Sarah Ruhl’s new play, “The Oldest Boy,” is extremely imaginative and hypnotically beautiful, but the plot is a puzzler. An American woman, the wife of a Tibetan man, is visited by a high-ranking Buddhist priest and informed that her three-year-old son is the reincarnation of a revered Tibetan Lama — and would she kindly allow him to take the boy to his monastery in India. Despite the gorgeous production helmed by Rebecca Taichman, the imperfectly resolved yarn seems suspiciously like a young mother’s post-partum nightmare.
Because the child’s unnamed father, played by James Yaegashi, is so underwritten, the drama hangs on the intellectually uneven tug-of-war between the mother, a heart-tugging role played with grave emotional integrity by Celia Keenan-Bolger, and James Saito’s stern but compassionate Lama. And while it initially seems unthinkable that his preposterous pitch would convince any mother to give up her child, Saito’s beatific Lama makes such a convincing case for reincarnation, this psychologically vulnerable woman finds it impossible to resist.
That’s pretty much the whole story — except for the magic of the storytelling, for which the design team assembled by Taichman should take a deep collective bow.
To accommodate the exquisite artistry of puppeteer Matt Acheson and choreographer Barney O’Hanlon, the set designer Mimi Lien has constructed a set-within-a-set overlooking the main playing area.

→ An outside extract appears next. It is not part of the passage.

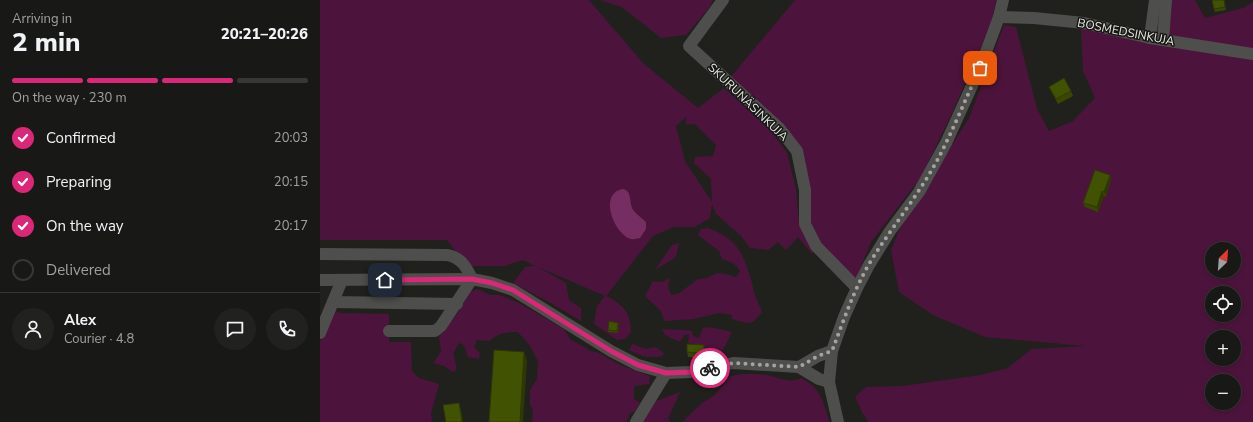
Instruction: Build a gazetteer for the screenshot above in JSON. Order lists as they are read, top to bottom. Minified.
{"streets":{"street":["BOSMEDSINKUJA","SKURUNÄSINKUJA"]},"north":"top right","page":{"heading":["2 min","Arriving in","20:21–20:26"],"panel":["Alex","Courier · 4.8"],"bar":"On the way · 230 m","list":[["Confirmed","20:03"],["Preparing","20:15"],["On the way","20:17"],"Delivered"],"map_buttons":["+","−"]}}
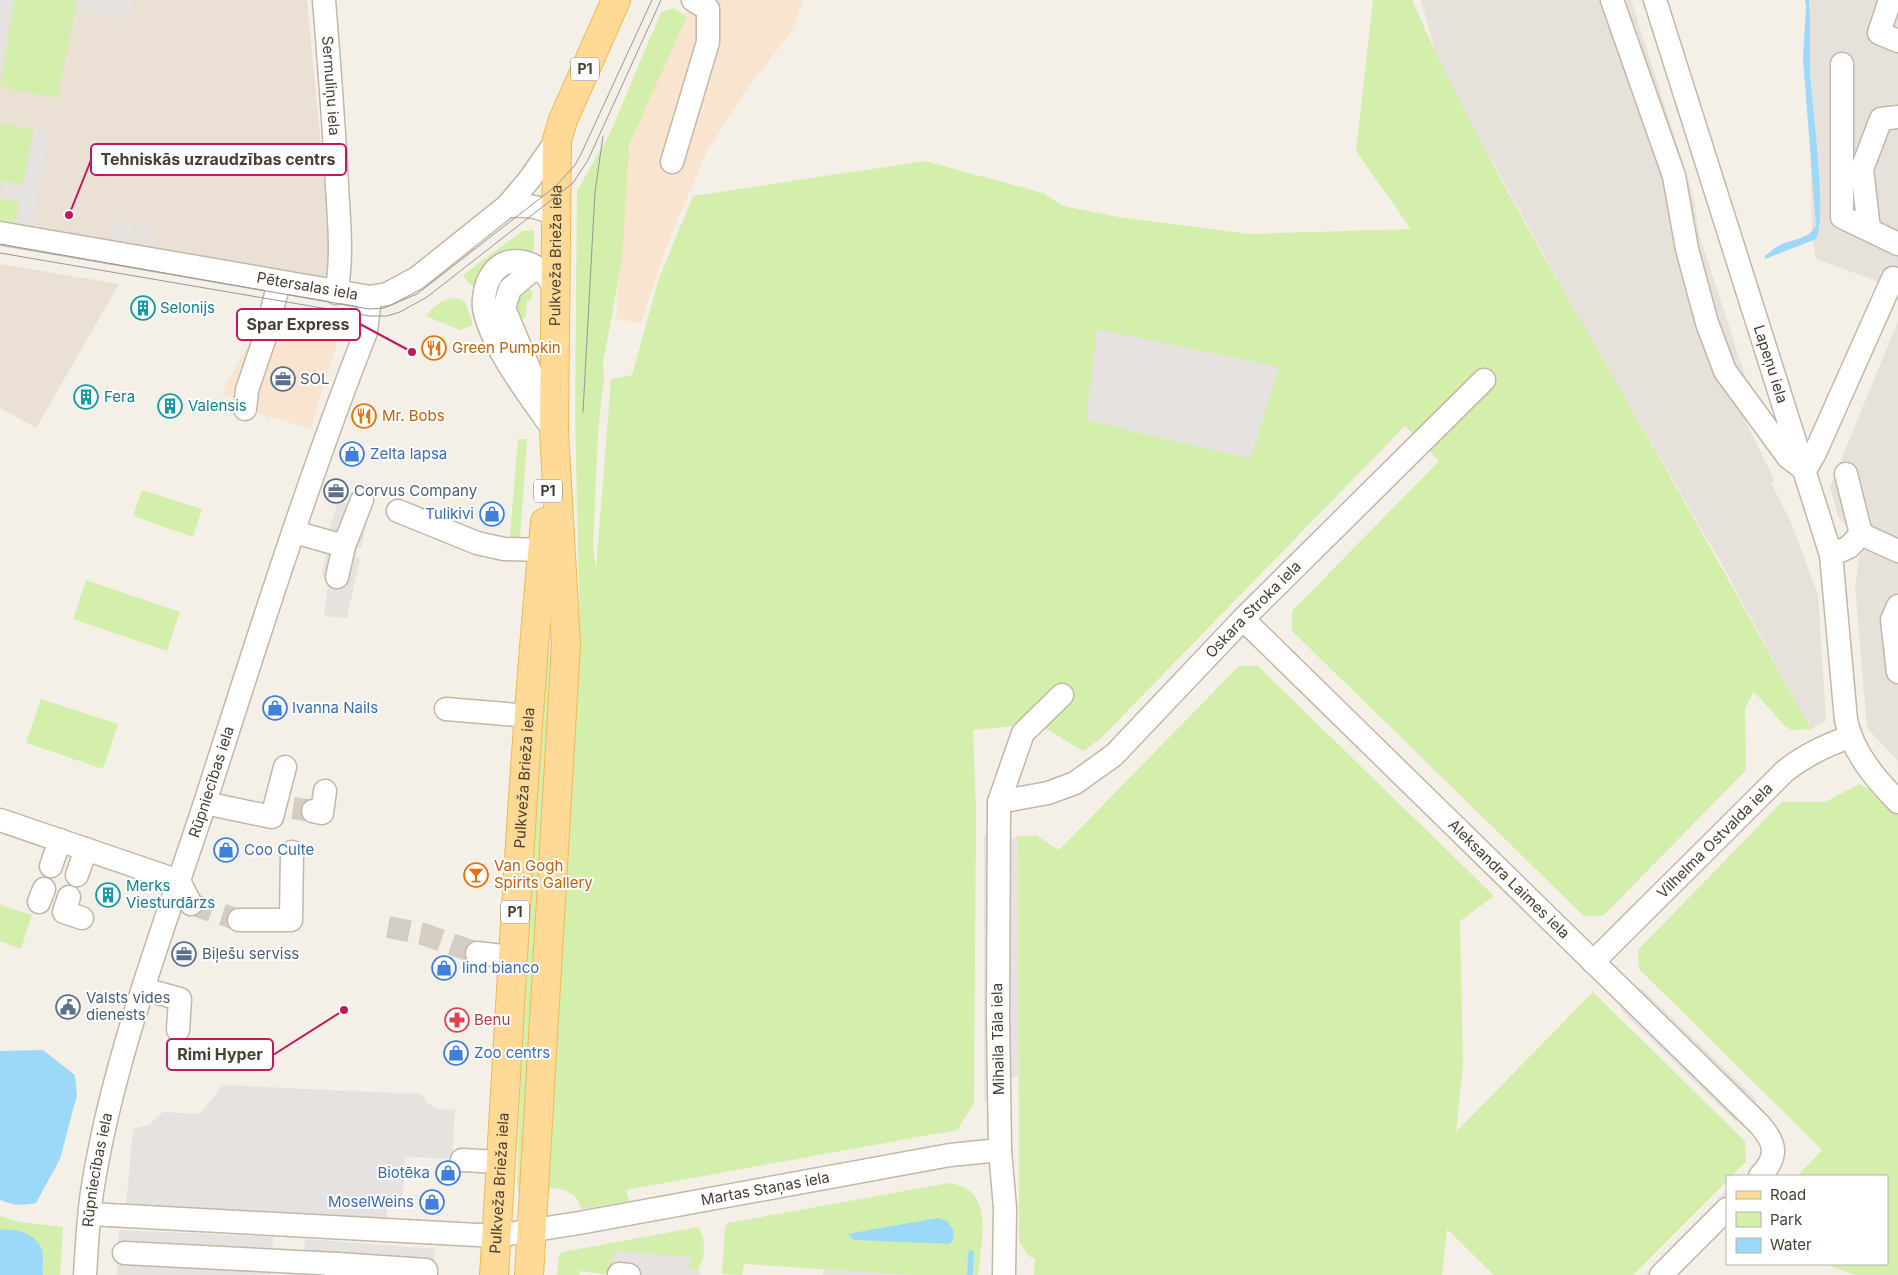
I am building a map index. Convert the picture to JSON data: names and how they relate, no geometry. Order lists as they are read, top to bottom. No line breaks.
{"streets":{"main road":["P1","Pulkveža Brieža iela"],"street":["Sermuliņu iela","Pētersalas iela","Lapeņu iela","Oskara Stroka iela","Rūpniecības iela","Vilhelma Ostvalda iela","Aleksandra Laimes iela","Mihaila Tāla iela","Martas Staņas iela"]},"crossings":[["P1","Pulkveža Brieža iela"],["P1","Pētersalas iela"],["Sermuliņu iela","Pētersalas iela"],["Pulkveža Brieža iela","Pētersalas iela"],["Pulkveža Brieža iela","Martas Staņas iela"],["Pētersalas iela","Rūpniecības iela"],["Lapeņu iela","Vilhelma Ostvalda iela"],["Oskara Stroka iela","Aleksandra Laimes iela"],["Oskara Stroka iela","Mihaila Tāla iela"],["Rūpniecības iela","Martas Staņas iela"],["Vilhelma Ostvalda iela","Aleksandra Laimes iela"],["Mihaila Tāla iela","Martas Staņas iela"]],"places":{"other":["Tehniskās uzraudzības centrs","Spar Express","Rimi Hyper"],"building":["Selonijs","Fera","Valensis","Merks Viesturdārzs"],"restaurant":["Green Pumpkin","Mr. Bobs"],"office":["SOL","Corvus Company","Biļešu serviss"],"shop":["Zelta lapsa","Tulikivi","Ivanna Nails","Coo Culte","lind bianco","Zoo centrs","Biotēka","MoselWeins"],"bar":["Van Gogh Spirits Gallery"],"public building":["Valsts vides dienests"],"pharmacy":["Benu"]},"legend":["Road","Park","Water"]}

This elongated shadow-box of a stage (backlit in a heavenly shade of blue by Japhy Weideman) suggests a celestial puppet theater. There is, in fact, a puppet in the play, a sweet-faced wooden rod-puppet (caringly manipulated and voiced by Ernest Abuba), playing the role of the special child (the “Rinpoche”) who is, in fact, the reincarnated spiritual master. Sounds strange, but within the context of the piece, entirely natural.

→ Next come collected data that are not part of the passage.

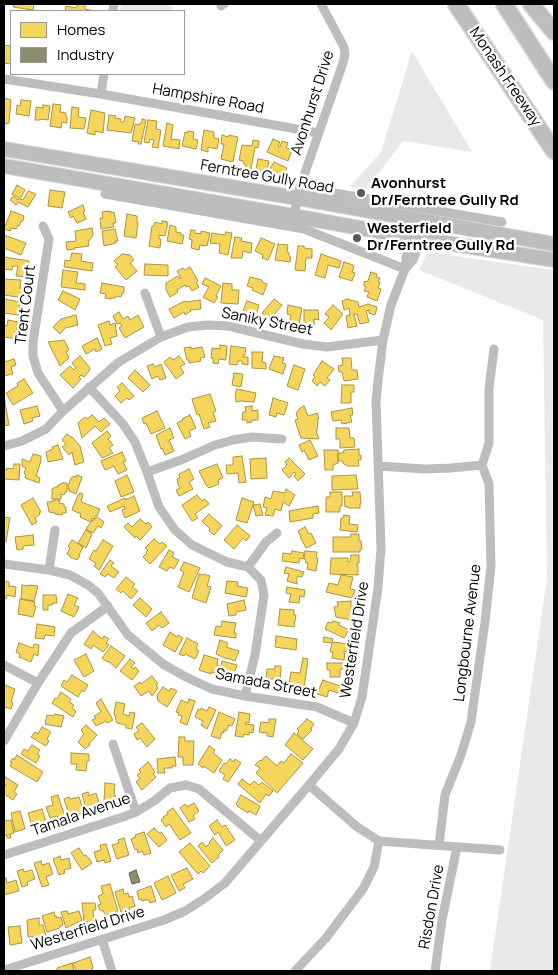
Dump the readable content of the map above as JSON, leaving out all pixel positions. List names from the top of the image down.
{
  "streets": {
    "highway": ["Monash Freeway"],
    "main road": ["Ferntree Gully Road"],
    "street": [
      "Hampshire Road",
      "Avonhurst Drive",
      "Trent Court",
      "Saniky Street",
      "Longbourne Avenue",
      "Westerfield Drive",
      "Samada Street",
      "Tamala Avenue",
      "Risdon Drive"
    ]
  },
  "crossings": [
    ["Hampshire Road", "Avonhurst Drive"],
    ["Avonhurst Drive", "Ferntree Gully Road"],
    ["Ferntree Gully Road", "Westerfield Drive"],
    ["Trent Court", "Saniky Street"],
    ["Saniky Street", "Westerfield Drive"],
    ["Westerfield Drive", "Samada Street"],
    ["Westerfield Drive", "Tamala Avenue"]
  ],
  "places": ["Avonhurst Dr/Ferntree Gully Rd", "Westerfield Dr/Ferntree Gully Rd"],
  "legend": ["Homes", "Industry"]
}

This little wooden puppet seems to have a life of its own, which is only appropriate for the character of a child who has an inner life that spans many lifetimes. And as Ruhl expands on the basic tenets of Tibetan Buddhism, a colorful procession of puppets and live dancers in full costume slowly glide across the stage of the shadow box to dazzle the eye and dull the mind.
In the second act, the American family travels to a Tibetan monastery in India to observe the elaborate rituals involved in enthroning a reborn high Lama (the “Tulku”). At this point, the agonizing debate between the mother and the high priest about the child’s fate becomes more intense, as does Keenan-Bolger’s moving performance. To underscore the cultural and intellectual differences between them, Saito’s Lama becomes ever more serene and otherworldly as he assumes the role of her spiritual teacher.

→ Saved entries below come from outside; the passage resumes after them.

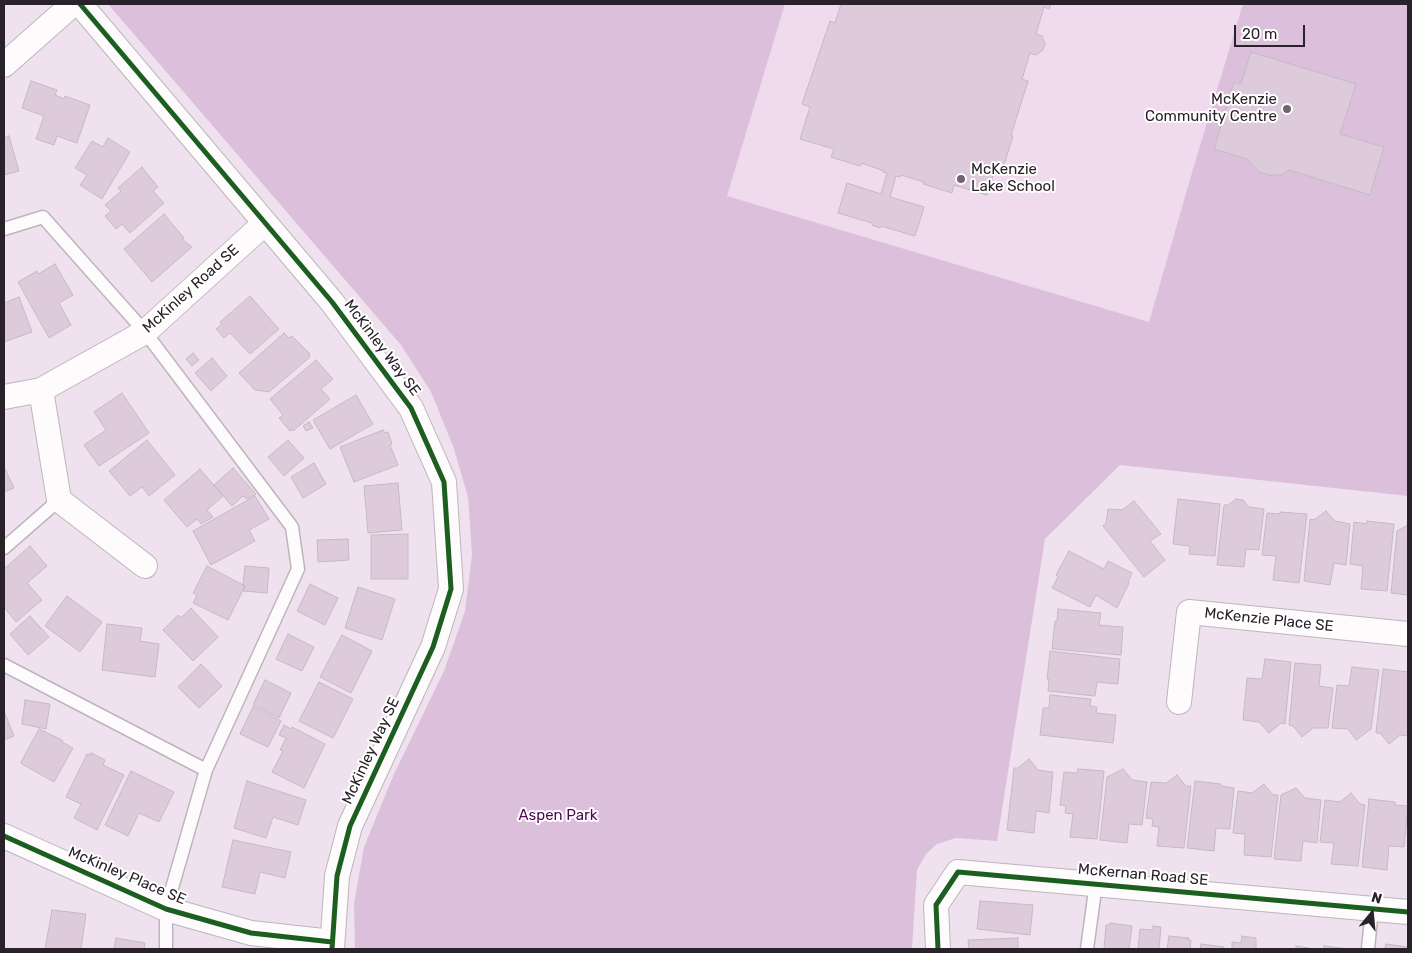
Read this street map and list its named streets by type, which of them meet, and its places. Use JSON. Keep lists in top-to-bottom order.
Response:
{
  "streets": {
    "street": [
      "McKinley Road SE",
      "McKinley Way SE",
      "McKenzie Place SE",
      "McKernan Road SE",
      "McKinley Place SE"
    ]
  },
  "crossings": [
    ["McKinley Road SE", "McKinley Way SE"],
    ["McKinley Way SE", "McKinley Place SE"]
  ],
  "parks": ["Aspen Park"],
  "places": ["McKenzie Community Centre", "McKenzie Lake School"],
  "scale_bar": "20 m",
  "north": "top"
}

Of all the lessons involved in this young American mother’s education, the hardest is the necessity of rejecting the fierce “attachment parenting” practices of her own culture and learning to accept the more selfless non-attachment principles of Buddhism. Just as it’s every new or pregnant mother’s fantasy that her child is special — indeed, a divinity — being separated from her special child is every young mother’s nightmare.
Ruhl’s play is an original and eloquent way of dramatizing that separation anxiety. But although the mother in the play eventually surrenders her child to the monks, her dilemma is so abruptly resolved, we never actually see the decisive moment when she overcomes her natural maternal instincts and makes that choice. No rational argument is made because, in the end, there’s no logic to her choice, just a soothing mystical vision beyond all human understanding.